Due to its electrical and thermal properties, aluminum nitride is a promising material for fabrication of insulating substrates for high-temperature and high-frequency electronic devices. Bulk AlN crystals are normally grown by the sublimation technique (Physical Vapor Transport) involving evaporation of AlN powder in the hot zone of a reactor followed by crystallization the reactive species on the seed placed in a colder zone. Due to kinetic limitation of the molecular nitrogen adsorption/desorption rate, the AlN growth requires temperatures higher than 1900 °C. Virtual Reactor capabilities for the modeling of this process include:

• Modeling of the mass transport in the clearance between the powder and the seed includes diffusion of Al and N₂ and convective flow.
• Prediction of the total vapor pressure inside the tightly closed or semi-closed growth chamber.
• Modeling of mass transport in the AlN powder charge.
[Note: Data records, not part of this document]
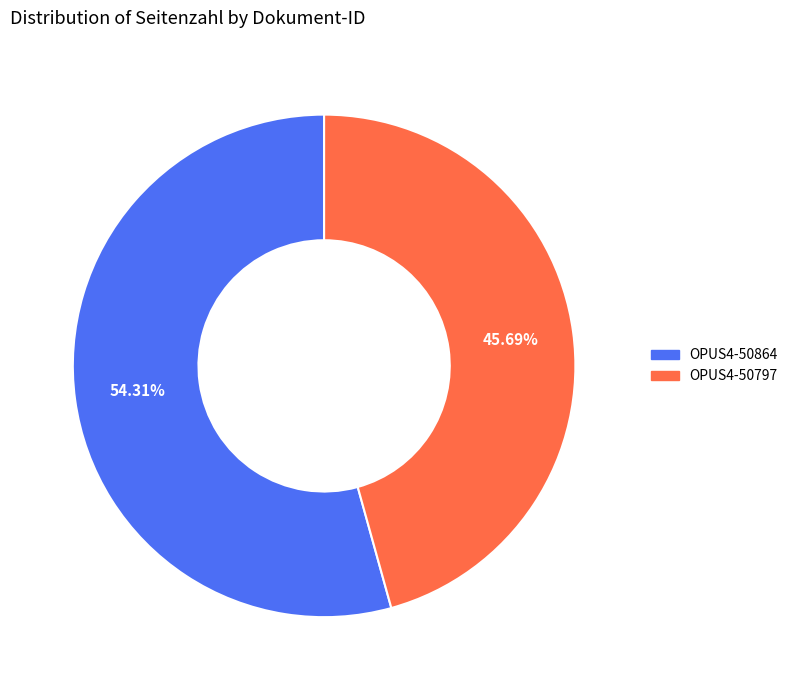

Does any single category account for the majority?

Yes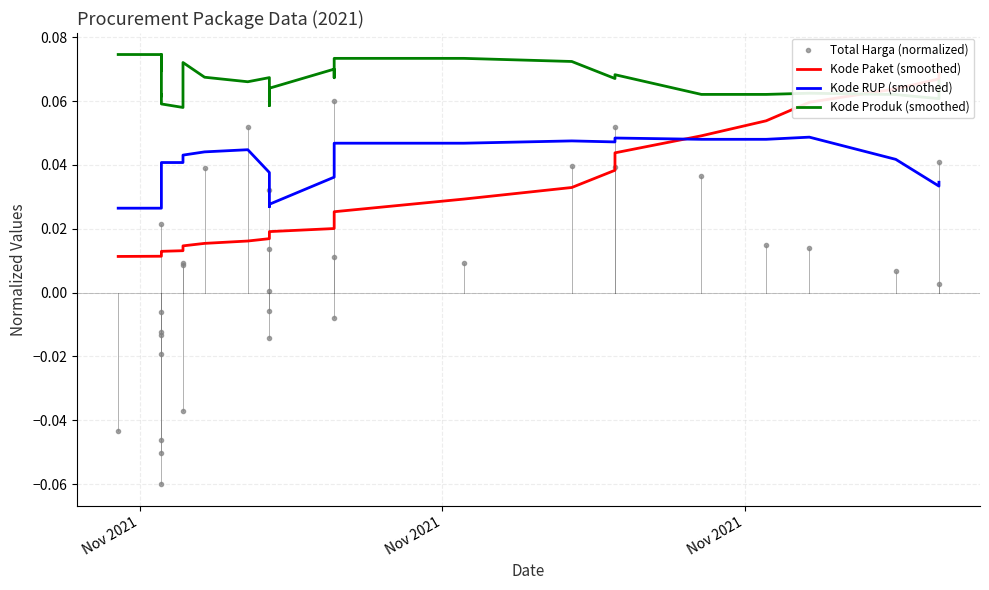

True or false: Total Harga (normalized) has a value of -0.0 at Nov 2021.

True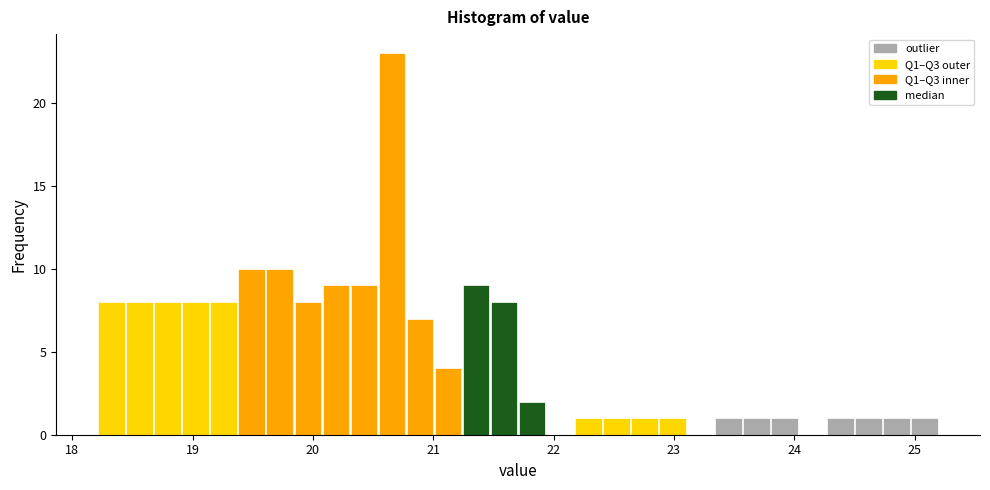

Around what value on the x-axis is the tallest bar? Give the approximate position of its centre, as read against the axis.

20.7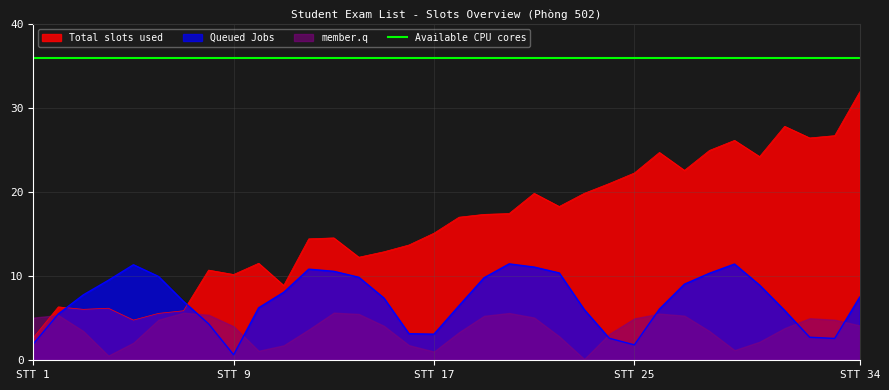

At which category is the sum across all series the highest?

34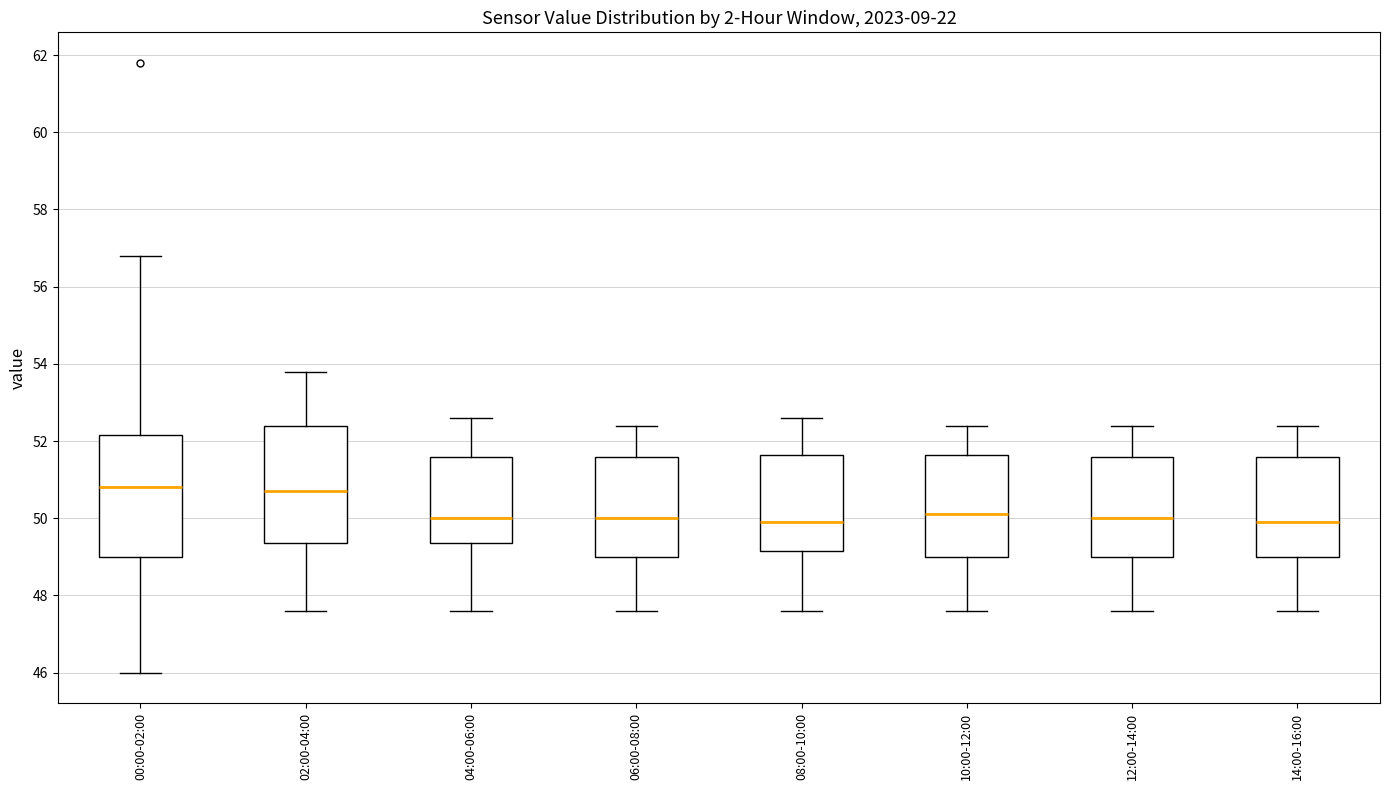

Reading left to right, read every box against the y-axis: the position of its median line, the range the box covers, and the ends of its whiskers. The values are not printed on the chart, so give them approximately, as read against the axis.

00:00-02:00: median 50.8, box 49.0 to 52.2, whiskers 46.0 to 56.8
02:00-04:00: median 50.8, box 49.4 to 52.4, whiskers 47.6 to 53.8
04:00-06:00: median 50.0, box 49.4 to 51.6, whiskers 47.6 to 52.6
06:00-08:00: median 50.0, box 49.0 to 51.6, whiskers 47.6 to 52.4
08:00-10:00: median 50.0, box 49.2 to 51.6, whiskers 47.6 to 52.6
10:00-12:00: median 50.2, box 49.0 to 51.6, whiskers 47.6 to 52.4
12:00-14:00: median 50.0, box 49.0 to 51.6, whiskers 47.6 to 52.4
14:00-16:00: median 50.0, box 49.0 to 51.6, whiskers 47.6 to 52.4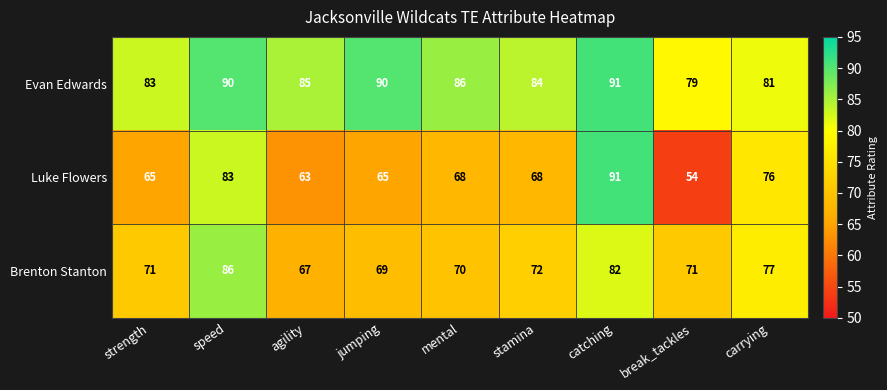

At which category is the sum across all series the highest?

catching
The model includes a set of mass transport equations accounting for heterogeneous chemical reactions at the surface of AlN granules. The powder characteristics (porosity, granule size) can be specified independently for several powder regions.
• Crystal shape evolution during the long-term growth.
• Powder evolution during the growth, which includes prediction of the temporal variation of all powder characteristics (local porosity and granule size) and local values of physical properties that depend on these powder characteristics.

Heat Transfer Modeling

Modeling of the global heat transfer problem in a system for AlN crystal growth includes:

• Inductive heating. The computation of the Joule heat sources due to inductive heating is carried out by solving the Maxwell equations.
• Conductive heat transfer in solid materials and gas domains. Anisotropic thermal conductivity in solid materials is assumed.
• Heat transfer in the AlN powder. Effective heat conductivity is calculated from the powder characteristics (local porosity and granule size).
• Convective and radiative heat transfer in transparent gas blocks. The view-factor technique is used to model the radiation heat exchange. Solid blocks can be considered opaque for the radiation or semitransparent.

VR provides means for quick virtual furnace modifications to improve thermal fields, supports programmable power of the inductor(s), programmable shifting of the furnace elements. Inductor(s) power can also be set up to match certain assigned constant (or changing in time following the assigned recipe) temperature in the control point(s).

Modeling Mass Transport of the Reactive Species

When AlN is growing by the sublimation technique, its vapor usually consists of Al and N₂. The reactive species are produced by the AlN powder evaporation and then transported to the seed where they contribute to the single AlN growth. The surface mechanisms related to AlN growth differ significantly from those of SiC. The principal difference comes from the kinetic limitation of the adsorption/desorption rate of molecular nitrogen which is a major reactive vapor species along with atomic Al. To account for this effect, we use the temperature dependent N₂ sticking coefficient extracted from the data on free evaporation of AlN in vacuum.

A specific feature of AlN sublimation growth is a dramatic growth acceleration when the vapor becomes nearly stoichiometric, i.e P_Al ~ 2P_N2. Then the species transport occurs entirely via convection with the gas velocity limited only by the evaporation kinetics. The stoichiometric composition can be achieved at a low vapor pressure close to a critical pressure P_c(T) which is associated with drastic changes in the gas flow pattern from a quasi-one-dimensional, corresponding to the directional species transport from the source to the seed, to essentially two-dimensional, due to the species emerging from the crucible to the ambient. At P < P_c, the AlN growth on the seed changes to etching, which can be also alternatively obtained by raising the temperature.